-- The records --
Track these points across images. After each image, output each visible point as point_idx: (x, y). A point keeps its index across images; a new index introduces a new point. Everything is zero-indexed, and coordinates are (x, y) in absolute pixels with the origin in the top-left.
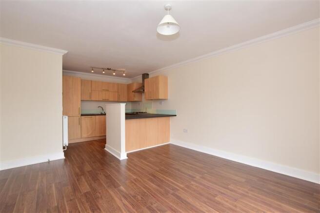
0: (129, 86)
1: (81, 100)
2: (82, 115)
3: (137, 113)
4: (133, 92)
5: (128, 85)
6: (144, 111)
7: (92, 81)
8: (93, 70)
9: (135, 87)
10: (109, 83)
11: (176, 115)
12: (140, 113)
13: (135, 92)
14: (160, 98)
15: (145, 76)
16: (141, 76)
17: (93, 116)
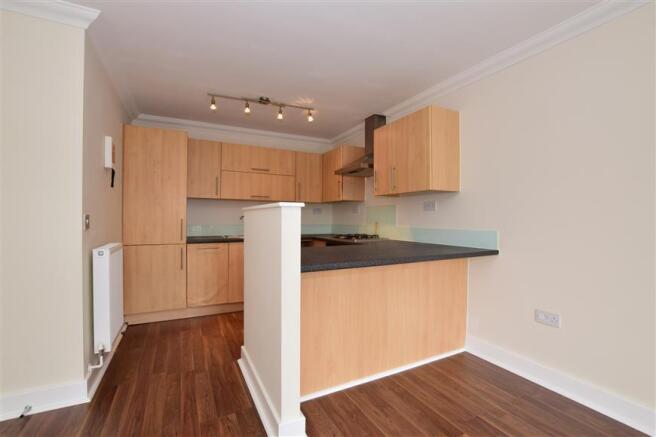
0: (326, 159)
1: (188, 199)
2: (191, 240)
3: (349, 237)
4: (337, 173)
5: (323, 155)
6: (370, 231)
7: (221, 144)
8: (213, 103)
9: (343, 161)
10: (269, 151)
11: (495, 253)
12: (357, 236)
13: (343, 174)
14: (434, 186)
15: (375, 122)
16: (363, 125)
17: (221, 245)
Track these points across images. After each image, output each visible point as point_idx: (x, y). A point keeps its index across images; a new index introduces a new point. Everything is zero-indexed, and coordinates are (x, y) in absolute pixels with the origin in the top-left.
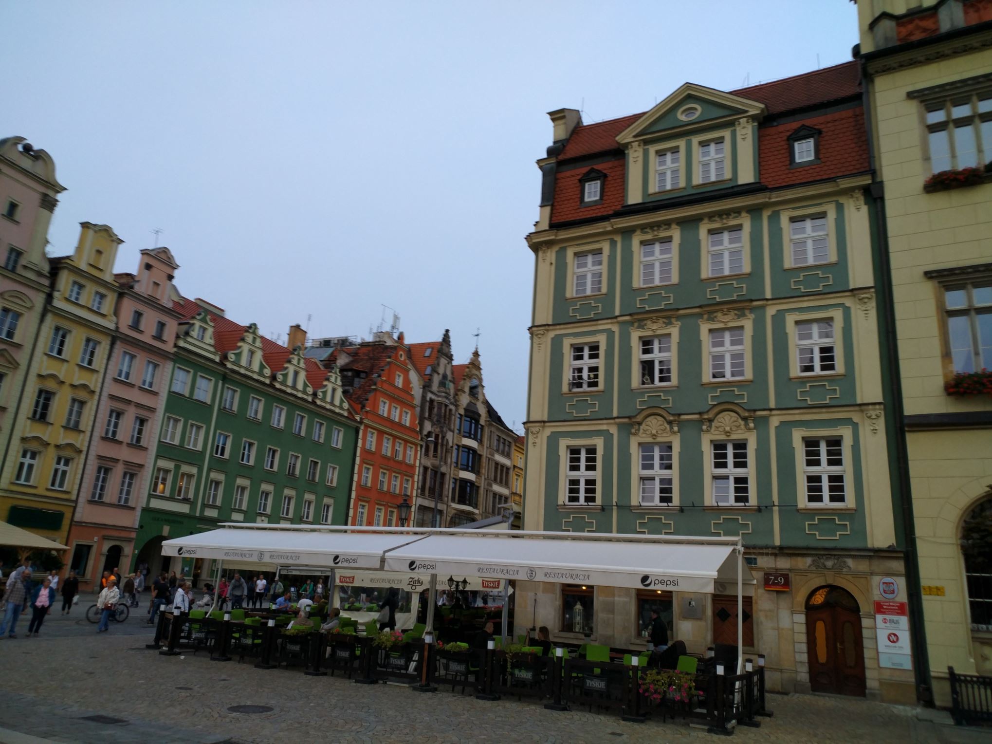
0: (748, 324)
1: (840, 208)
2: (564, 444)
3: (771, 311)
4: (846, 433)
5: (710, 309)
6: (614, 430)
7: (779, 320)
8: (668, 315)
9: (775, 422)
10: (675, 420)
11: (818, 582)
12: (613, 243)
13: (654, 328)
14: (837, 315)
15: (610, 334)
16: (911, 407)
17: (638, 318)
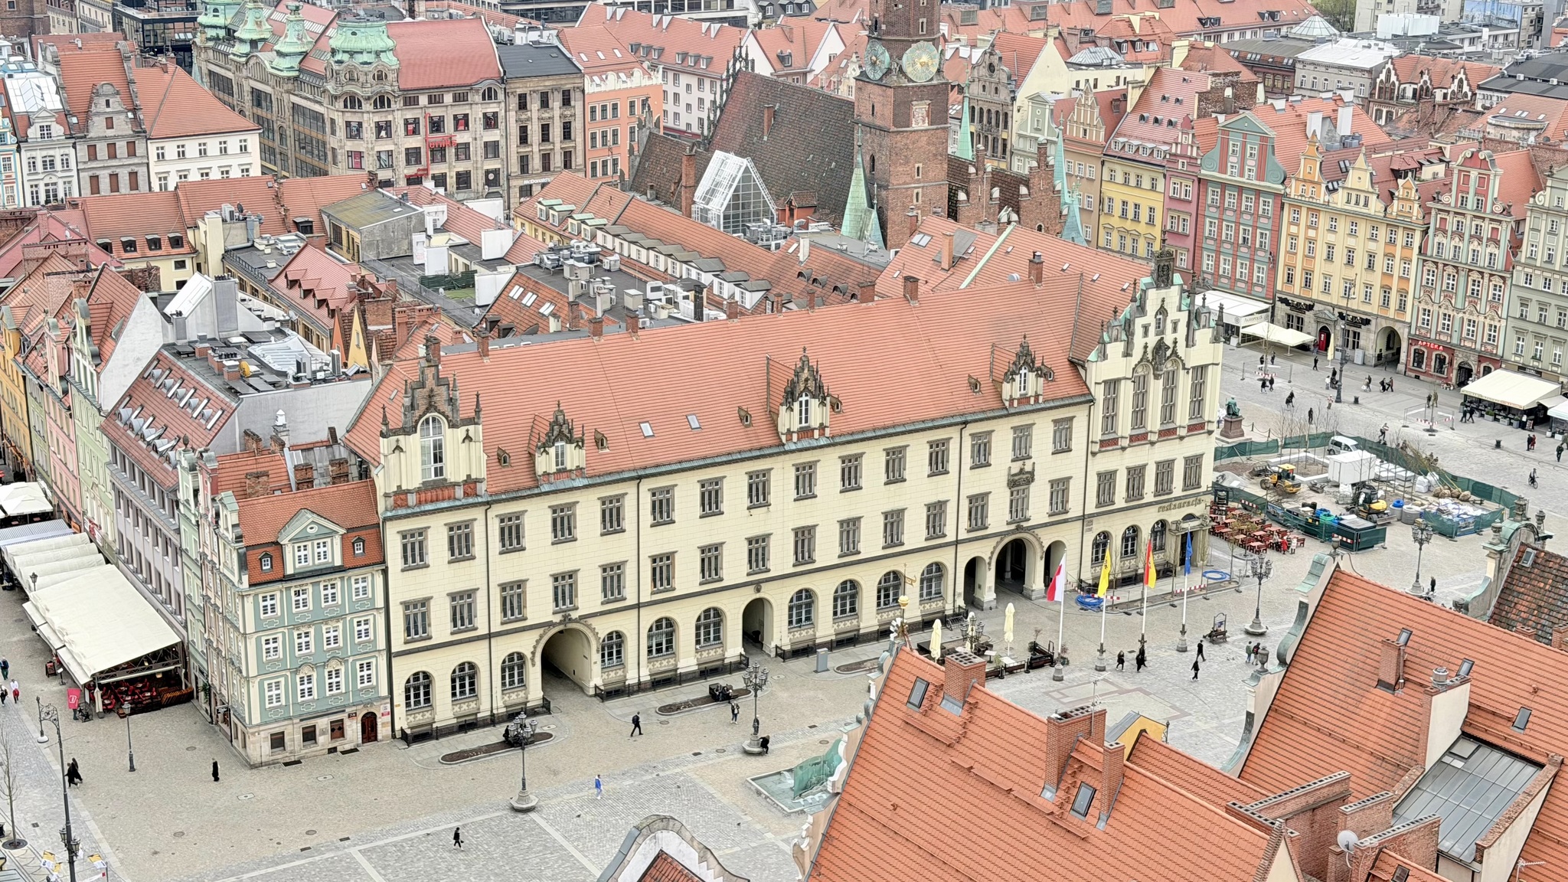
0: (340, 624)
1: (373, 575)
2: (266, 683)
3: (348, 618)
4: (373, 660)
5: (326, 621)
6: (288, 674)
7: (351, 621)
8: (309, 624)
9: (351, 660)
10: (314, 666)
11: (365, 712)
12: (281, 591)
13: (303, 630)
14: (371, 618)
15: (284, 633)
16: (394, 650)
17: (297, 627)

-- Problem --
Copy out exactly, with no pictures, the lines of the data from the first one through the line bearing "16: (141, 76)".

-- Response below --
Track these points across images. After each image, output each visible point as point_idx: (x, y). A point keeps its index across images; a new index introduces a new point. Everything is zero-indexed, and coordinates are (x, y) in absolute pixels with the origin in the top-left.
0: (129, 86)
1: (81, 100)
2: (82, 115)
3: (137, 113)
4: (133, 92)
5: (128, 85)
6: (144, 111)
7: (92, 81)
8: (93, 70)
9: (135, 87)
10: (109, 83)
11: (176, 115)
12: (140, 113)
13: (135, 92)
14: (160, 98)
15: (145, 76)
16: (141, 76)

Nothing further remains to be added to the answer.